Transit officials have revived their efforts to add 500 cops to the MTA’s in-house police force.
Agency officials began accepting applications earlier this month after halting the controversial move over the summer due to COVID-19 pandemic-related fiscal woes, agency rep Abbey Collins told The Post Monday.
Officials announced plans to hire more MTA police before the pandemic, citing increasing violence against transit workers and growing concerns about subway homelessness and fare evasion.
Those issues have come into greater focus since the start of the pandemic and reached a fever pitch in recent weeks amid a rash of violent attacks on subways and buses.
Transit officials were staunchly opposed by progressive politicians including Rep. Alexandria Ocasio-Ortez and had hired just 168 cops by the time COVID-19 struck.
The additional 500 cops are expected to cost $1 billion over 10 years, according to budget watchdogs.
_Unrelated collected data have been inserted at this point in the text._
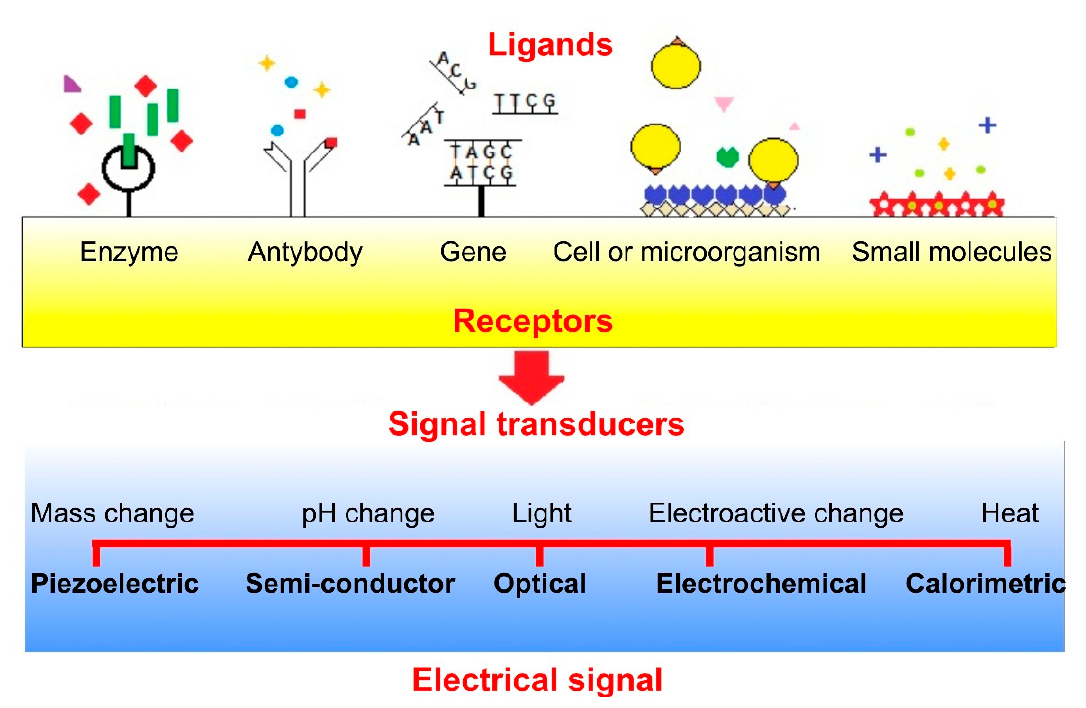
Figure 6. The illustration represents different mechanisms of biosensor activity; these bioreactions are carried out in a controlled environment on the immobilization platform. Depending on the generated signal, different transducing platforms are utilized to convert it into an electrical signal.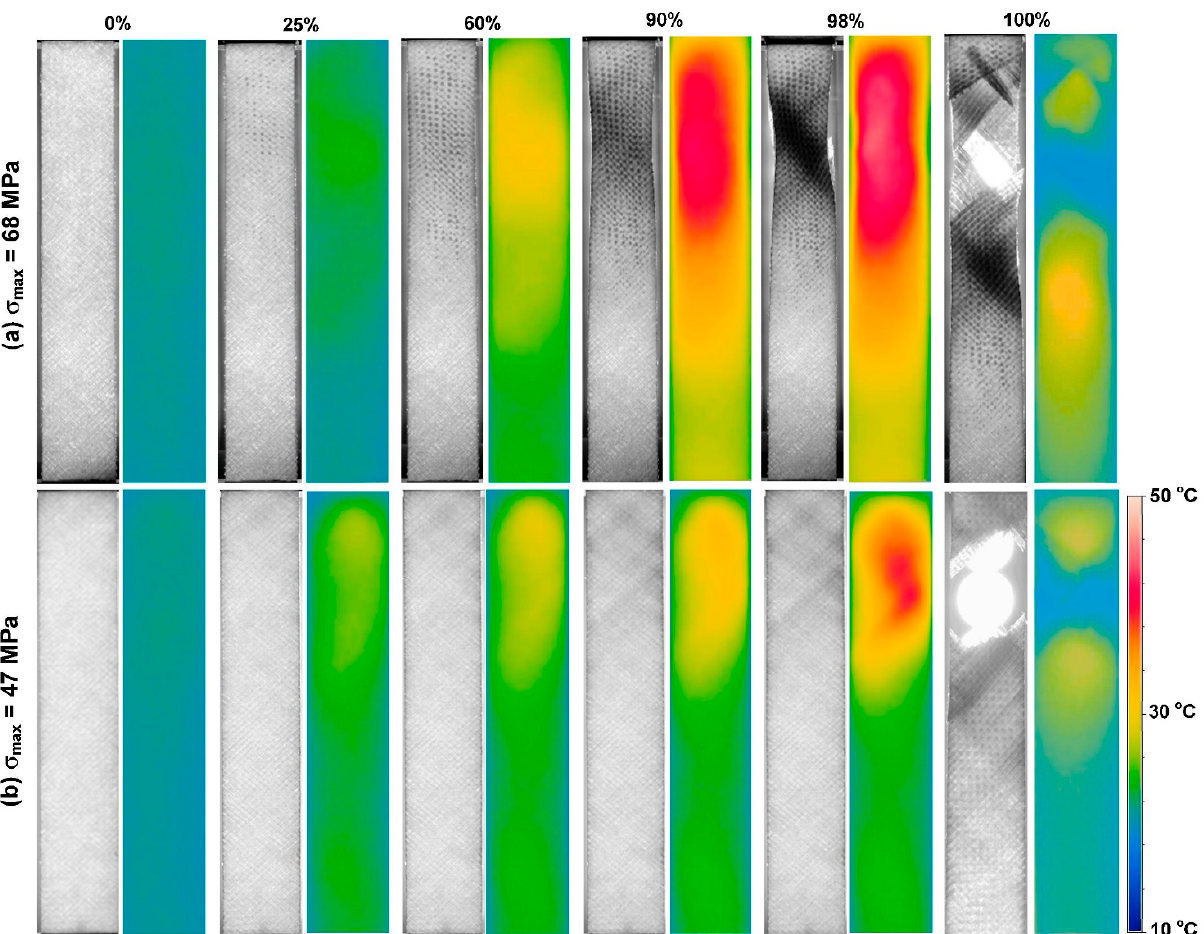
Figure 17. An experimental demonstration recorded using an infrared thermal camera for the self- heating effect at various percentages of fatigue life of ( θ = ± 45 ) with permission from Ref. [77]. Copyright © 2018 Elsevier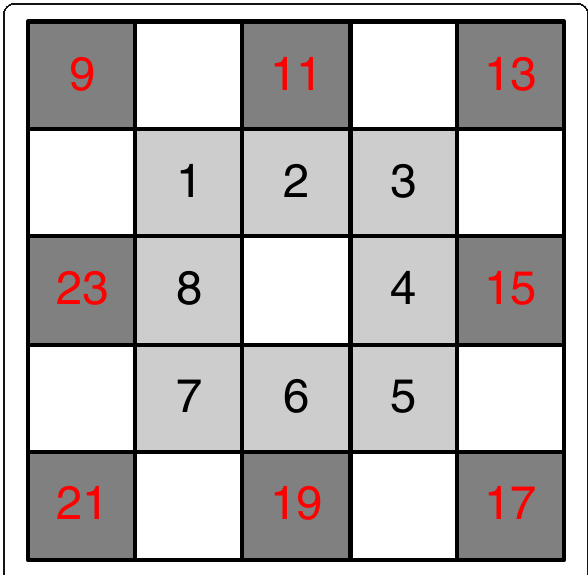
Fig. 2, representing the linear function of the segment, respectively representing the size of the gray level belonging to the three fuzzy sets of dark, gray, and bright. Three membership degrees are found for the gray levels in each grayscale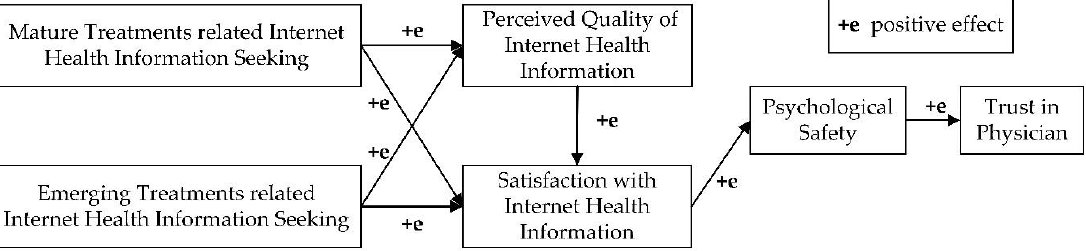
Figure 3. Modified Research Model.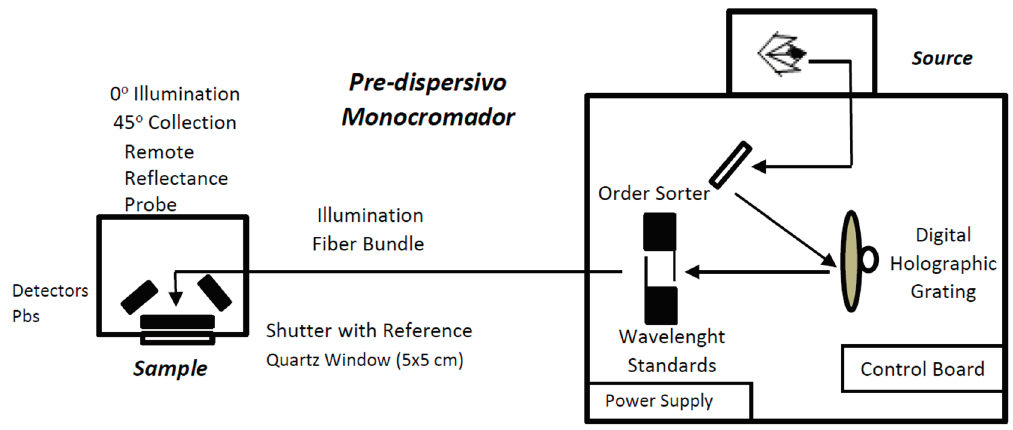
Figure 1. Schematic of the used NIRS equipment with fiber optic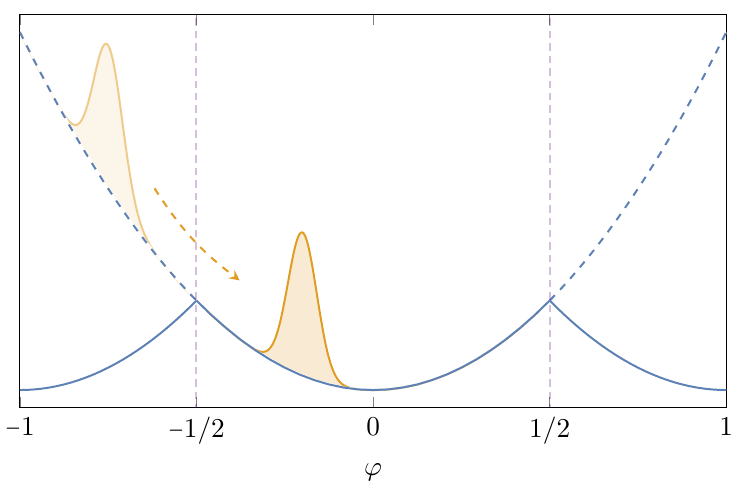
Figure 9. The mixings F n;n 0 and V n;n 0 force the axion onto another branch as it passes across the edge of its fundamental domain. As made obvious in the axion frame, these couplings conspire so that the axion may execute harmonic motion of arbitrary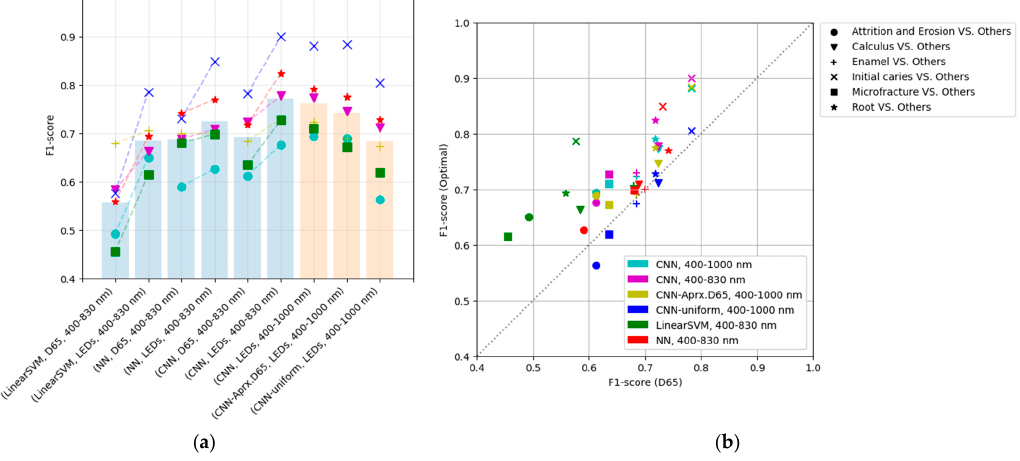
Figure 12. The performance of each method of the band-aligned SPD utilizing the NIR in the 400–1000 nm band with the proposed method with CNN: ( a ) F1-score for each method, and ( b ) compar- ison of performance between the reference (D65) and the optimal light. In the three models utilizing the 400–1000 nm band, the lighting weights were initialized in different ways: randomized in [0,1], approximating D65, and as uniform vector 1, respectively.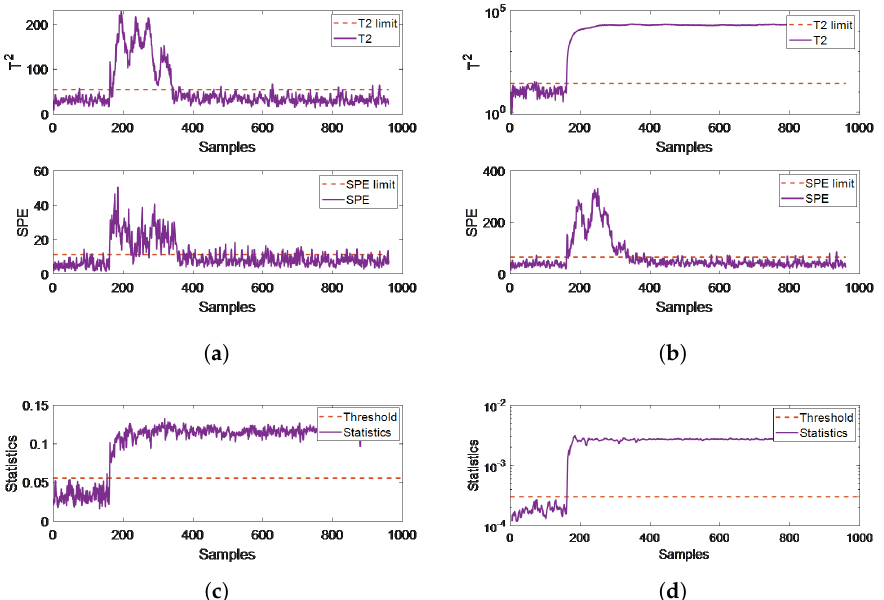
Figure 5. Comparison of detection results for Fault5: ( a ) Fault detection by PCA; ( b ) Fault detection by GLPP; ( c ) Fault detection by SAE; ( d ) Fault detection by DESAE.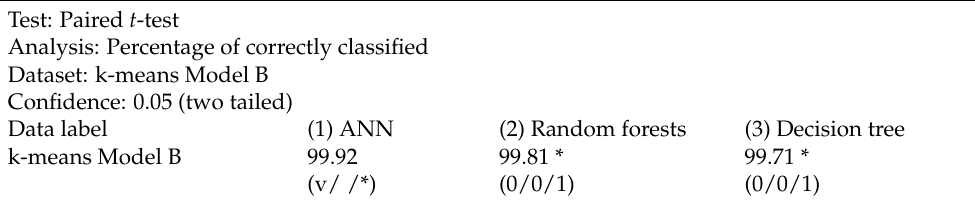
Table 13. Classification performance t -test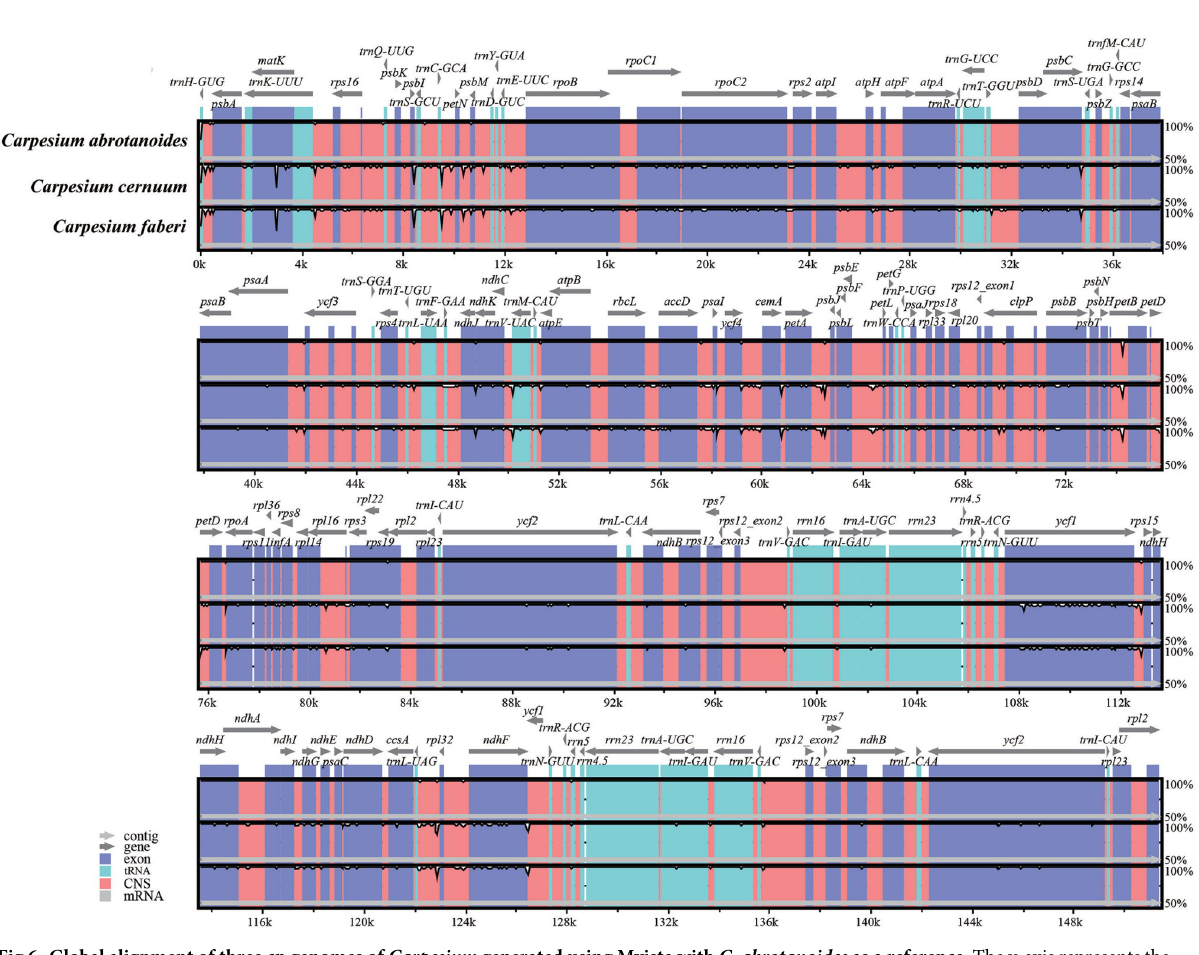
Fig 6. Global alignment of three cp genomes of Carpesium generated using Mvista with C . abrotanoides as a reference. The y-axis represents the range of identity (50%–100%). The x-axis indicates the coordinate in the cp genome. The gray arrows above the comparison represent the gene orientation and location, and different colors indicate the various regions of the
MTA officials have repeatedly called for more cops on the subways, even before the COVID-19 pandemic.
Major felonies in the transit system dropped 56 percent in 2020 compared to 2019, according to NYPD stats provided at last month’s MTA board meeting. At the same time, subway ridership dropped by 60 percent as many New Yorkers worked from home due to COVID-19.
Speaking to reporters at Gov. Andrew Cuomo’s press conference on Monday, officials reiterated their call for another 1,000 NYPD officers. Such an influx would bring the number of cops patrolling the system to 4,000 — the number of officers in the system in 1995.
“Crime is a problem in the MTA. Crime is a problem in New York City generally. Crime is a problem across the nation, predominantly in urban areas,” Cuomo said.
“If we’re going to get the economy back, we’re going to have to address this problem.”